DOUTRINA

O Bem bem feito nunca seca

Em um dos últimos dias da semana que findou, trouxe o carteiro à porta do número dezoito da rua da Trindade, uma carta de Lisboa, registada. Abri. Era uma nota de cem escudos e num papel branco, sem data nem nome, vinha assim: «Pela primeira vez na minha vida, que me lembre, sobejou alguma coisa no fim do mês, em vez de me faltar. Vai já para os seus Pobres». Não havia dentro da carta em questão, nada que indicasse o nome ou título do oferente; e se afirmo a procedência como sendo da Capital, é informação colhida no carimbo do correio e nada mais.

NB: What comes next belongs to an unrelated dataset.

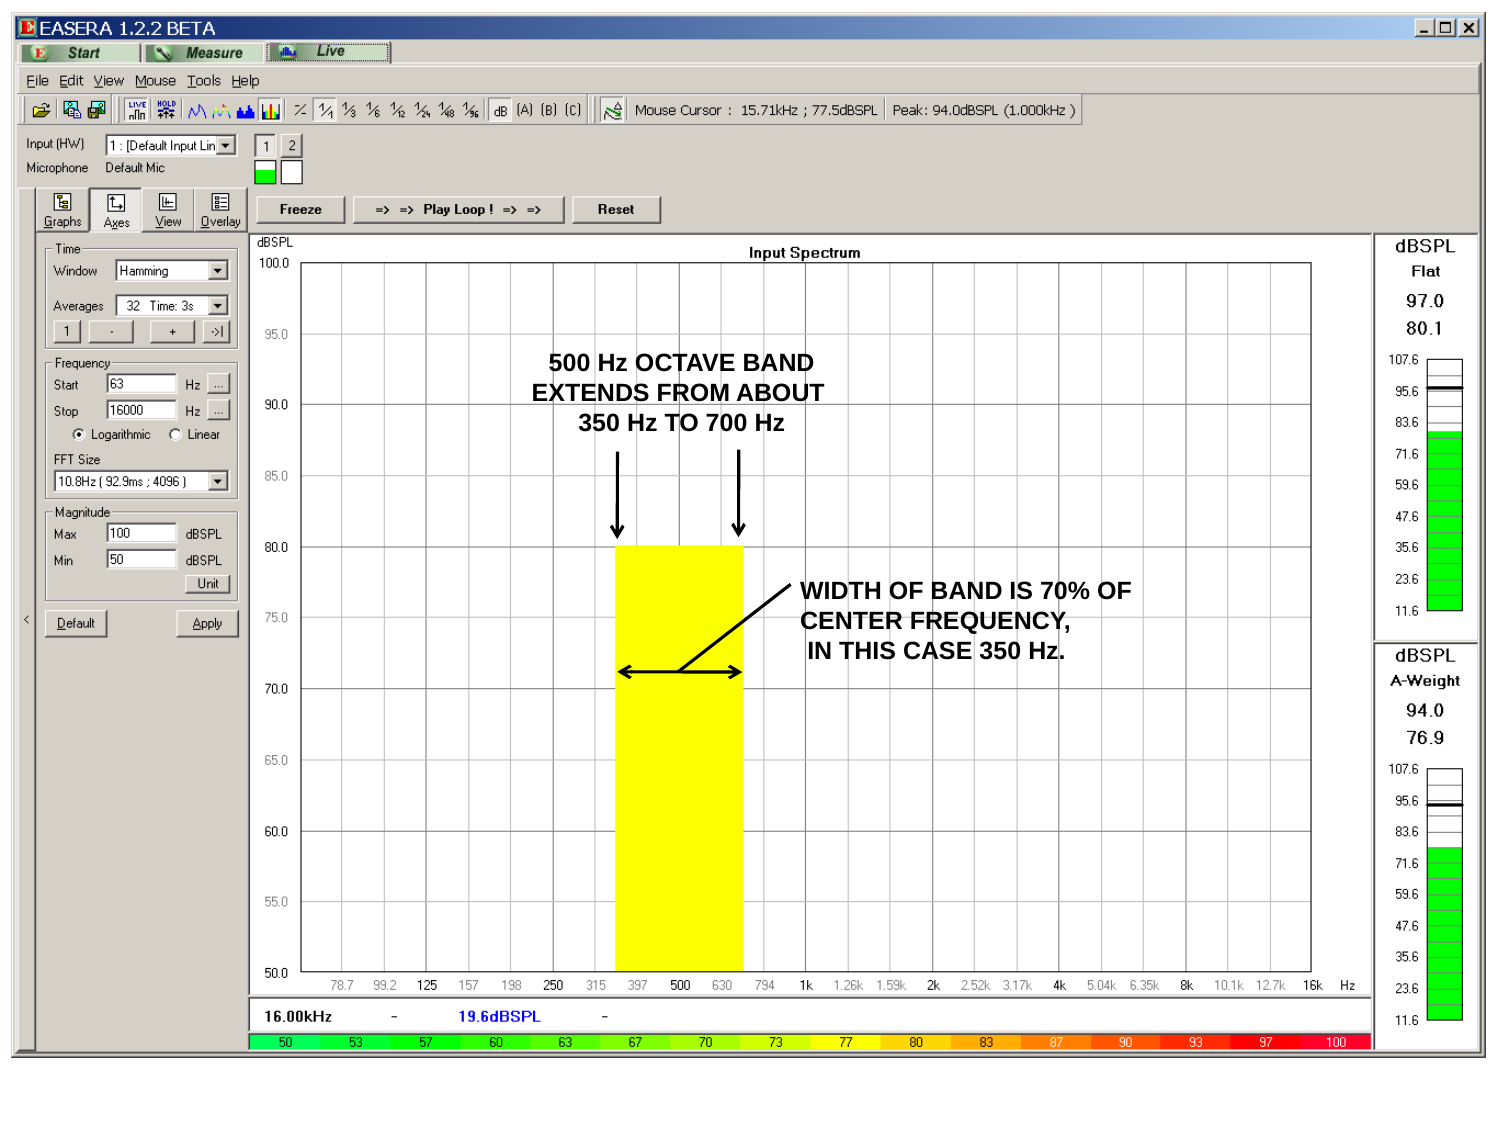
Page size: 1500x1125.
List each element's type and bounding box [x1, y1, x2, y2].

Há tantos anos que lido com a Obra da Rua, nas ruas, e ando tão afeito às dádivas dentro de cartas sem nome e às entre­gues em mão na rua e nos comboios e nos eléctricos, também sem nome; ando tão afeito - dizia - que já tinha obrigação de tomar estas coisas à conta de banalidade e passar adiante; mas não. Fico sempre deslumbrado!

Quem daria ao homem mortal, portador e sujeito de misérias de toda a ordem; quem lhe teria dado o poder imenso de compadecer-se e a força divina de esconder a mão compadecida? - cobardia às avessas!

Aquela soma de dinheiro não saiu dos rendimentos nem das sobras de um bom negócio. Foi do próprio, do necessário à família, da paixão de fazer bem. A mão que se escondera por detrás da nota deixou ver um coração ardente, de onde se mede a altura e o valor de toda a esmola.

«Vês lá ao fundo aquela mulher a deitar dinheiro na caixa?... Pois ninguém deu tanto como ela!»

E os discípulos não compreenderam como lançara tanto, quem tão pouco tinha dado. Naquele tempo só o oiro é que reluzia; e ainda hoje é assim para a mediocridade onde se encontram as maiorias. Sim; fico sempre deslumbrado.

Estas esmolas são a espinha dorsal da Obra e o penhor da sua continuação. Cerro os olhos da cara para assim ver melhor o sítio de onde elas vêm; e, ao abri-los, tal como no Tabor, Pedro, Tiago e João, eu não vejo mais ninguém senão somente Jesus - nisi solum Jesum.

Senhor, dai que eu me deslumbre todos os dias no Altar, Tabor vivo e escondido; e que saiba viver unicamente dele, para ele, a fim de que todos me vejam quando eu passo e me respondam quando eu chamo!

Do livro Pão dos Pobres, 3.° vol., pp 204-205.